Eine Pilgerstätte: Hunderttausende zieht es jährlich nach Graceland, wo auch Elvis' Cadillacs nicht fehlen dürfen. © Foto: Burandt

Es war Elvis selbst, der 1957 als schon gefeierter 22-jähriger Star sein längst weiterverkauftes Geburtshaus wieder erwarb und es der Stadt Tupelo schenkte. Er soll 10 000 Dollar gezahlt haben – viel Geld für das Haus mit zwei klitzekleinen Zimmern, dessen karge Einrichtung Elvis' Kindertagen nachempfunden ist.

An diese Zeit können sich Schulfreunde wie James Ausborn gut erinnern: „Wir haben Ball gespielt und sind fischen gegangen”, sagt der heute 76-Jährige. Und der junge James gehört wohl zu den wenigen Menschen, die Elvis auch mal das Singen verboten haben. „Er sang immer beim Angeln. Hör' besser auf, sagte ich. Sonst beißt keiner an.” Shirley Jones weiß noch, wie sie und der junge Elvis bei einem Gesangswettbewerb auftraten. Elvis wurde Fünfter. Sie gewann und bekam 25 Dollar. Beste Erinnerungen hat auch der heute 73-jährige Sam Bell. „Elvis hat immer Blues gehört, zum Beispiel John Lee Hooker.” Im Kino mussten die beiden Freunde wegen der Rassentrennung in verschiedenen Bereichen sitzen. „Doch Elvis kletterte immer über das Geländer, kam rüber zu mir.”

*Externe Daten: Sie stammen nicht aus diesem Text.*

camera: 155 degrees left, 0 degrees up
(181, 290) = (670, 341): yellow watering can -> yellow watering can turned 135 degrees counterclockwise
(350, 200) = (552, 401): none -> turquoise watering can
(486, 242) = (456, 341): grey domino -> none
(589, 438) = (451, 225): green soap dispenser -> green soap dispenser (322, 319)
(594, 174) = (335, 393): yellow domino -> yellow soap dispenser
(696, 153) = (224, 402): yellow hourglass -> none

Seine Jugendfreunde in Tupelo wussten alle, dass er verdammt gut singen konnte. Aber dass er einen solchen weltweiten Erfolg haben würde, hatten sie nicht erwartet. Und dieser Erfolg begann in Memphis im heute legendären Sun Studio, wo der 18-jährige 1953 seine erste Platte aufnahm: „My Happiness”, ein einziges Exemplar für vier Dollar. Viel Begeisterung gab es aber noch nicht für die Privat-Single. Es sollte noch ein Jahr – bis 1954 – dauern, bis Sun Studio-Chef Sam Phillips es einmal richtig mit Elvis versuchte.

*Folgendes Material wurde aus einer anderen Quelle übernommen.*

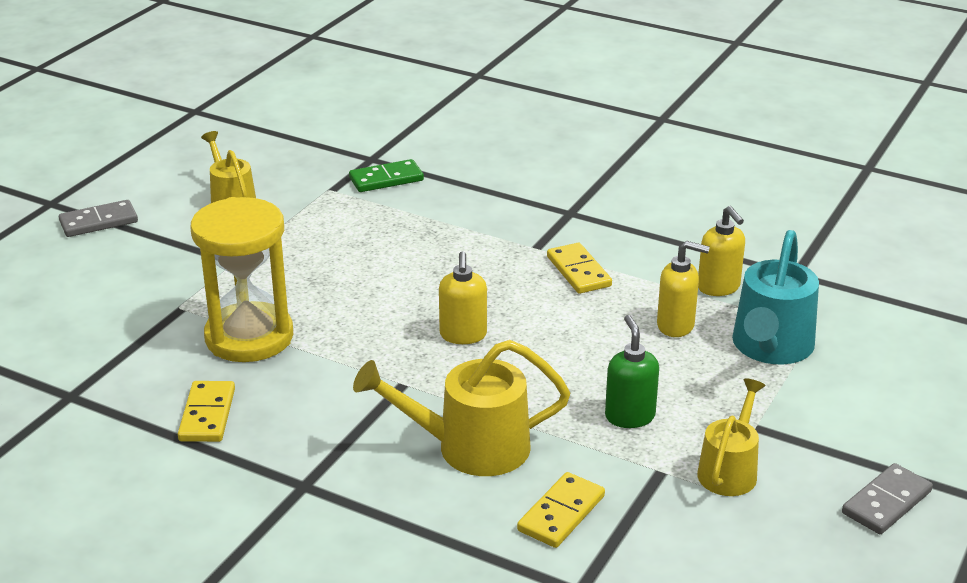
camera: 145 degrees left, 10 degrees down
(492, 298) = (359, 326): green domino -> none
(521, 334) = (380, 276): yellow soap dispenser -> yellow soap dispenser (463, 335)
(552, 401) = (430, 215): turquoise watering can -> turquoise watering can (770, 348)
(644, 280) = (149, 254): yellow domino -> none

Und dann sang Elvis „That's All Right, Mama” so unglaublich, dass Phillips baff war. Er brachte die Aufnahme zur lokalen Radiostation. Da wurde der Song sofort rauf- und runtergespielt. Elvis wohnte damals in Memphis bei seinen Eltern in den Lauderdale Courts im ersten Stock einer Mietskaserne. Auch diese Wohnung wird seit 2004 jährlich von Tausenden besichtigt. Sie kann auch gemietet werden – für 250 Dollar die Nacht. Immer mehr Lippenstift-Spuren zieren die Wand im Zimmer des einstigen Stars, seit das erste Paar dort übernachtete. Die Frau war so begeistert, dass sie die Wand küsste. Seither folgen viele weibliche Besucher diesem Vorbild. Tausend Küsse für Elvis.

Mississippi und Tennesee

Anreise: Mit Delta Air Lines

0180/3 33 78 80

www.delta.com

ab Amsterdam nach Memphis inkl. KLM-Zugbringer ab Düsseldorf ab 530 Euro (Hin-/Rückflug). Mit Air France

01805/83 08 30

www.airfrance.de

ab Düsseldorf über Atlanta.

Einreise: „Visa Waiver“-Programm

https://esta.cbp.dhs.gov

Nur mit regulärem Reisepass.

Veranstalter: America Experience

08022/63 27

www.usa-spezialist.de

Neuntägige Gruppen-Musikreise ab 1595 Euro. ADAC Reisen

01805/33 76 03

www.adacreisen.de

Zweiwöchige Rundreise mit Stopp in Memphis ab 3000 Euro (für zwei Personen).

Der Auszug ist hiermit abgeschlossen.